Excerpts from a dataset:
*** Begin section ***

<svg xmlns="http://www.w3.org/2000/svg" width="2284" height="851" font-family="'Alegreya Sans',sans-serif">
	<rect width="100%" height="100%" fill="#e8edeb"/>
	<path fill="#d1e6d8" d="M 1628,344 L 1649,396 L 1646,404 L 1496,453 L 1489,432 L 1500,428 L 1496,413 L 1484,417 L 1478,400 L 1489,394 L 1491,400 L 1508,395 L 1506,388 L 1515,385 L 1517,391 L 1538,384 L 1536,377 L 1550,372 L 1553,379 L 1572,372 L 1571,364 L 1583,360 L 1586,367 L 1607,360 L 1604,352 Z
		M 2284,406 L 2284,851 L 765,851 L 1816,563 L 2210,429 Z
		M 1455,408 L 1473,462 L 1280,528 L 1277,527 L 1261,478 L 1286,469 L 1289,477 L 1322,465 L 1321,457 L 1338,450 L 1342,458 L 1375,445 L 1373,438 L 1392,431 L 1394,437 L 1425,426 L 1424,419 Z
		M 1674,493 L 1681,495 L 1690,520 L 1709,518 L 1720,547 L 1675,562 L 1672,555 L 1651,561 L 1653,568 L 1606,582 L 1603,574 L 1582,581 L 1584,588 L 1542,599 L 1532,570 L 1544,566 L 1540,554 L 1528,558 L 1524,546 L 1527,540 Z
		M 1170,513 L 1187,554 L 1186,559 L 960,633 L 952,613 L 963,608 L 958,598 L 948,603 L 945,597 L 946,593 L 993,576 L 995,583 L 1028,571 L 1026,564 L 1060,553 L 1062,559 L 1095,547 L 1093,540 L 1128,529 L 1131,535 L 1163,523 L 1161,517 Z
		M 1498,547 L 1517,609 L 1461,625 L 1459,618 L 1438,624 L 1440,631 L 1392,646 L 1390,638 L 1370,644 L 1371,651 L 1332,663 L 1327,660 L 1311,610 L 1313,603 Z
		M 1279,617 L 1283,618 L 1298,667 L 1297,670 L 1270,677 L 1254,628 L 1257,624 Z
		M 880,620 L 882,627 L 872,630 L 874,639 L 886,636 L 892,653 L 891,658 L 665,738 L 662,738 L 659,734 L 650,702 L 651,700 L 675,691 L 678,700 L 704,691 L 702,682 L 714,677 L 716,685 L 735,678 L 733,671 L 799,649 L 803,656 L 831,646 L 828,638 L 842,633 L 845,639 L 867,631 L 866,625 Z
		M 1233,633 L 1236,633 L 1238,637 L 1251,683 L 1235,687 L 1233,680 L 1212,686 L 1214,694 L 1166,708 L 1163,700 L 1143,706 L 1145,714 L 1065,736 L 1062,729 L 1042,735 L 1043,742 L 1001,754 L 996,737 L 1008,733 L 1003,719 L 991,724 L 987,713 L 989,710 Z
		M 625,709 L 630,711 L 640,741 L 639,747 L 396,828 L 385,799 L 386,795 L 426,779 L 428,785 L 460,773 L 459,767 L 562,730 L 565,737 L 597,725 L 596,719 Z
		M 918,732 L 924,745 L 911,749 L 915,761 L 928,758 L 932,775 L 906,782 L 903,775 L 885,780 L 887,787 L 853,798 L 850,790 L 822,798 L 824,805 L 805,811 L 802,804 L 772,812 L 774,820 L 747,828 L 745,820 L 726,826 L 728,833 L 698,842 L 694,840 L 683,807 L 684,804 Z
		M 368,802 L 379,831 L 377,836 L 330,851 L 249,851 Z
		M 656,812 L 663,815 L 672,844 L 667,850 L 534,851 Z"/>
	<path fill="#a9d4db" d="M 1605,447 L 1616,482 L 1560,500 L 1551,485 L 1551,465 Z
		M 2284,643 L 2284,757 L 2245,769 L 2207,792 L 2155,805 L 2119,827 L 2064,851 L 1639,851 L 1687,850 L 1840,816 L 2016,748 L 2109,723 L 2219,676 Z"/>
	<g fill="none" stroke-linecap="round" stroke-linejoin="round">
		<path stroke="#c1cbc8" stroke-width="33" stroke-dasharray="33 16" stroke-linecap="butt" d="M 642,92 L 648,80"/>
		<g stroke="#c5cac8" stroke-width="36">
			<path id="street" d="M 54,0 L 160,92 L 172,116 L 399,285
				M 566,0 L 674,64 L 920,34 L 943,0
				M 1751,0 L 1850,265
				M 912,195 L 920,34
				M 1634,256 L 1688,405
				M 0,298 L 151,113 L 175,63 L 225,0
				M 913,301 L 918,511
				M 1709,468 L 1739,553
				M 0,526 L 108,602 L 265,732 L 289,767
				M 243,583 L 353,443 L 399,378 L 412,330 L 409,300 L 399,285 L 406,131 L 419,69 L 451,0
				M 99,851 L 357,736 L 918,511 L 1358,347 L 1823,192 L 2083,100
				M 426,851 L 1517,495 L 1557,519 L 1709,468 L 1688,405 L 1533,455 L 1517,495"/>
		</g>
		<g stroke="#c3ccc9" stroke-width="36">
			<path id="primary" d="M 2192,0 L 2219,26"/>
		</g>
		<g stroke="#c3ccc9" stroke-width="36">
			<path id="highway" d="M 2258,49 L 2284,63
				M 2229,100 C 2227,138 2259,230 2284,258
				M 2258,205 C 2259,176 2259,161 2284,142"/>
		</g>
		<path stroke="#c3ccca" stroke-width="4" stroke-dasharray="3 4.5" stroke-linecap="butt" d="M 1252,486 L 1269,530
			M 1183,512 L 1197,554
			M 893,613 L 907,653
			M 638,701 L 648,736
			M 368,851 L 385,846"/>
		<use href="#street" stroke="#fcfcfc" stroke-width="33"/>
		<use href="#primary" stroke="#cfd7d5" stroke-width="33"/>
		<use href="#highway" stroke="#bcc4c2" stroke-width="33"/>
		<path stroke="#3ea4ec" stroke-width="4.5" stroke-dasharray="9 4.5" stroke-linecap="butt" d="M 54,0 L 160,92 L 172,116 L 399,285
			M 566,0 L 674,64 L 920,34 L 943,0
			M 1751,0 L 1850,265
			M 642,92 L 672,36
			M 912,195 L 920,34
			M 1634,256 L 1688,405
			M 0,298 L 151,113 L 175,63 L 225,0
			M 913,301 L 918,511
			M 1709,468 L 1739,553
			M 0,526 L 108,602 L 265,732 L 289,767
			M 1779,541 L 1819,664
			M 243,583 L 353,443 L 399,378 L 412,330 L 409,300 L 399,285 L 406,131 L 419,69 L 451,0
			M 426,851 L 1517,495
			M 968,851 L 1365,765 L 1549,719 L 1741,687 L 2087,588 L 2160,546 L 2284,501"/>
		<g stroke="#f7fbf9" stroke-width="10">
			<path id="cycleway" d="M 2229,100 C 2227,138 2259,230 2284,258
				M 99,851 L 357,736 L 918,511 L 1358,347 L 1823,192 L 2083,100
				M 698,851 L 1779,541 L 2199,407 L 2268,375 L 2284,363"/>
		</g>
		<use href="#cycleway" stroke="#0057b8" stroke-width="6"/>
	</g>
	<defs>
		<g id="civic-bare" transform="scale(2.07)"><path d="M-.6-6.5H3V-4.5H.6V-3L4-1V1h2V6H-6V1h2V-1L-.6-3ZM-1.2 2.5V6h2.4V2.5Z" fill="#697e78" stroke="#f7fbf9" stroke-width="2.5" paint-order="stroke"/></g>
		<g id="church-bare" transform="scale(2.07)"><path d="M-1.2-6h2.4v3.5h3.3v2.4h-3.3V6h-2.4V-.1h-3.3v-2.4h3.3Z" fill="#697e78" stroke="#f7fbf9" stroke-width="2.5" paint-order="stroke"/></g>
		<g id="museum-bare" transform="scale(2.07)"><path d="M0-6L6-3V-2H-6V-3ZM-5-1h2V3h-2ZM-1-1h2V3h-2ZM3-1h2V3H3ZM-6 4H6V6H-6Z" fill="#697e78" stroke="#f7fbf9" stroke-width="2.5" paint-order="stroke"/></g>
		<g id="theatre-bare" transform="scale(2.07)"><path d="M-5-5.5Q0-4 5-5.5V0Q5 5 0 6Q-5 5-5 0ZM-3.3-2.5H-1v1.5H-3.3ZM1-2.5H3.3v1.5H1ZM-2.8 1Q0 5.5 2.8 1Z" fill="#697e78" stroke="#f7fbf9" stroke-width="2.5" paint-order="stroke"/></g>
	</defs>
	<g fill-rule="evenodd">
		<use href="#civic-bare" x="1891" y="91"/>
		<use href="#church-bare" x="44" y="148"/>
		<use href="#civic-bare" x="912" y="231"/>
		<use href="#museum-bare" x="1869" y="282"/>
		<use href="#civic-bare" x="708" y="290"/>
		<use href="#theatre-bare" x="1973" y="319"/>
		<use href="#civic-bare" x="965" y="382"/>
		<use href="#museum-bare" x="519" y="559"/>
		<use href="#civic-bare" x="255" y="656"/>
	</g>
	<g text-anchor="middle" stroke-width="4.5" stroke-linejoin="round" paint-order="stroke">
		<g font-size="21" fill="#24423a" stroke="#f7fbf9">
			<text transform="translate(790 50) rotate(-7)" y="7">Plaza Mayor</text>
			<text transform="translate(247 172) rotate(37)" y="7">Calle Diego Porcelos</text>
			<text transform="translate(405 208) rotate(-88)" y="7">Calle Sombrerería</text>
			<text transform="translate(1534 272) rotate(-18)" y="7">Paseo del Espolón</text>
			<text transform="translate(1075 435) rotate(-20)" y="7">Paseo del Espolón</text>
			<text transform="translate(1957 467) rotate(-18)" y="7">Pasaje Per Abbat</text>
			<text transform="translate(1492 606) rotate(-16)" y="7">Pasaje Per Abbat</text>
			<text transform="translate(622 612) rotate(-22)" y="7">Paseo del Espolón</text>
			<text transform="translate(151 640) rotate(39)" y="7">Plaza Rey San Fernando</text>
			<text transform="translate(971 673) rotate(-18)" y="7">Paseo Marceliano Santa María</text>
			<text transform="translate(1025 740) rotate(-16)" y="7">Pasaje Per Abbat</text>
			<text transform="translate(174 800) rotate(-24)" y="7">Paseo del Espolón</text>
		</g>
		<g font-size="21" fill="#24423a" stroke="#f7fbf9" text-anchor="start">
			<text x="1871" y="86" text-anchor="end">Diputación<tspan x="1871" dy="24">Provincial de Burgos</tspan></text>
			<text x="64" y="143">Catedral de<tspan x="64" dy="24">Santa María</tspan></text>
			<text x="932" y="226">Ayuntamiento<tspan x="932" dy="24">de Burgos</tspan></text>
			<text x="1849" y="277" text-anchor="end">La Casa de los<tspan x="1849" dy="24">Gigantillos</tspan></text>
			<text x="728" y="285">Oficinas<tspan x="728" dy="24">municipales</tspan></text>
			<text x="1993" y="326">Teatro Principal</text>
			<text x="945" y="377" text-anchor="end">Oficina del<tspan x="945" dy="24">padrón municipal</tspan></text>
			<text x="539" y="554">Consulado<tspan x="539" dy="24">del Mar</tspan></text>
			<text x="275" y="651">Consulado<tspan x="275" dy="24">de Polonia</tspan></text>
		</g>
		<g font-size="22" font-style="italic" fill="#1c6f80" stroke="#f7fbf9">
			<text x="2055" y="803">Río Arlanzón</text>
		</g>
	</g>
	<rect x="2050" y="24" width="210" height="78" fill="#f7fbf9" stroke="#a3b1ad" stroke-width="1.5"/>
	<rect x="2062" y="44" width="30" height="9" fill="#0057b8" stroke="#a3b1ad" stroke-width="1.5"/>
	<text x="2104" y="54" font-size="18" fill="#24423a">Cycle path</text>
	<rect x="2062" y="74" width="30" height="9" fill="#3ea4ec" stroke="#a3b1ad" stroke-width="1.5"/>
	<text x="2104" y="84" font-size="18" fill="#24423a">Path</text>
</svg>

*** End section ***

Task statement: Every line above that carries the string "linejoin" should be copied.

Response to this exercise:
	<g fill="none" stroke-linecap="round" stroke-linejoin="round">
	<g text-anchor="middle" stroke-width="4.5" stroke-linejoin="round" paint-order="stroke">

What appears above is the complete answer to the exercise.